[Date Prev][Date Next][Thread Prev][Thread Next][Date Index][Thread Index]

Re: [HTCondor-users] best practice for periodic metric script along jobs



You're looking for the UPDATE_JOB_STATUS hook. I used it to create a mechanism to look for and terminate stalled / hung jobs, but you can do anything you want in your script:

https://research.cs.wisc.edu/htcondor/HTCondorWeek2017/presentations/ThuPelletier_Monitoring.pdf

The UJS hook runs eight seconds (STARTER_INITIAL_UPDATE_INTERVAL) after the job starts, and then once every five minutes (UPDATE_INTERVAL), by default. Hooks are established in the server-side configuration, and referenced by the job submissions via the hook_keyword directive.

You can't use a Pre script to launch an adjunct process for the job, because the environment they run in is killed off and cleaned up before the job starts, including any background processes it starts, as I discovered through hard-won experience. I did mention the idea of a submit-specified periodic executable to the CHTC team at HTCondor Week back in '17 and '18, rather than the hook which needs the server-side configuration, but needless to say it's a back burner item as compared to the more sexy stuff going on in the development. I haven't gotten around to writing a patch and PR myself, either.

I would recommend, as I did in the Checkfile hook described in my presentation, to collect the metrics in the job ClassAd using Chirp. These updates are recorded in the HTCondor log file as they're made. Since you're just interested in metrics, rather than wanting to take action immediately when a problem is identified as I did, you could use the deferred update for Chirp so it wouldn't need the +WantIOProxy attribute set in the submit.

Michael V. Pelletier
Information Technology
Digital Transformation & Innovation
Integrated Defense Systems
Raytheon Company

-----Original Message-----
From: HTCondor-users <htcondor-users-bounces@xxxxxxxxxxx> On Behalf Of Thomas Hartmann
Sent: Monday, June 17, 2019 11:02 AM
To: HTCondor-Users Mail List <htcondor-users@xxxxxxxxxxx>
Subject: [External] [HTCondor-users] best practice for periodic metric script along jobs

Hi all,

I would like to ask, if there is some 'established best practice' to run periodically a script along each job.

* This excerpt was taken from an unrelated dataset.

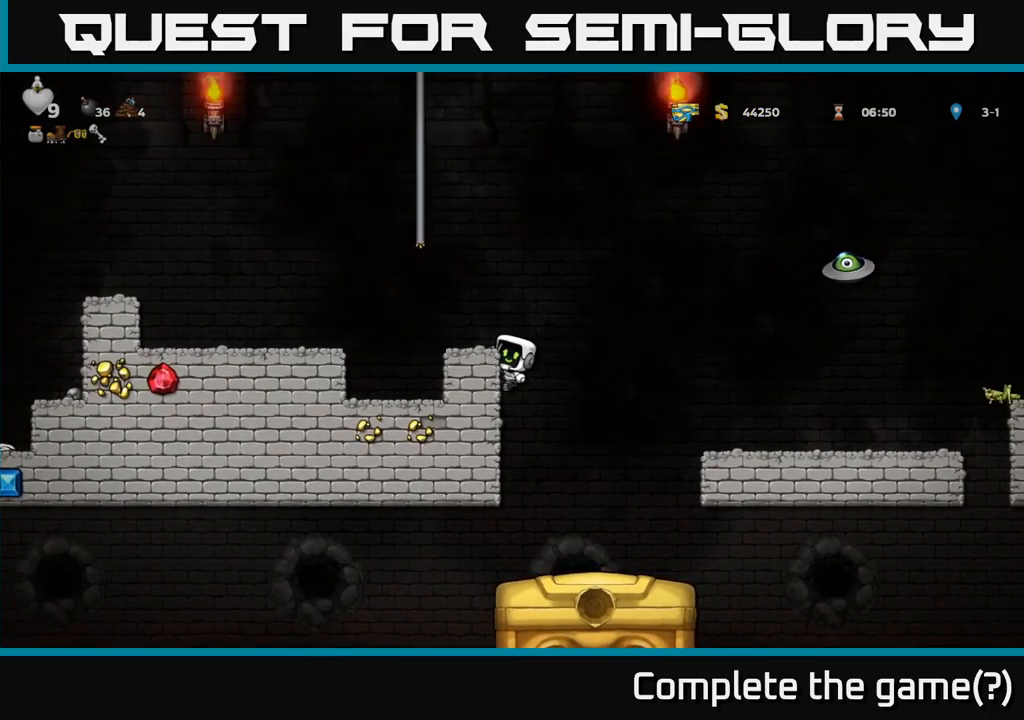
{"buttons": [], "left_stick": "center", "right_stick": "center", "events": [[84, "A", "up"], [100, "DPAD_DOWN", "up"], [167, "DPAD_RIGHT", "down"], [250, "DPAD_RIGHT", "up"]]}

I.e., I would like to run a small metrics script periodically (~5m) for each job, collect the output and add a summary of the metrics to the job's summary.

I guess, it should work to start such a script as pre job process into the background, loop/write the metrics in a separate file/pipe and colelct the metrics by a post job script.
But I wonder, if there is a more Condor way(?), e.g., a cron for each starter (startd?) and storing the metrics in an extra job class ad (or adding it to the job log with a grep'able identifier)?

Cheers,
  Thomas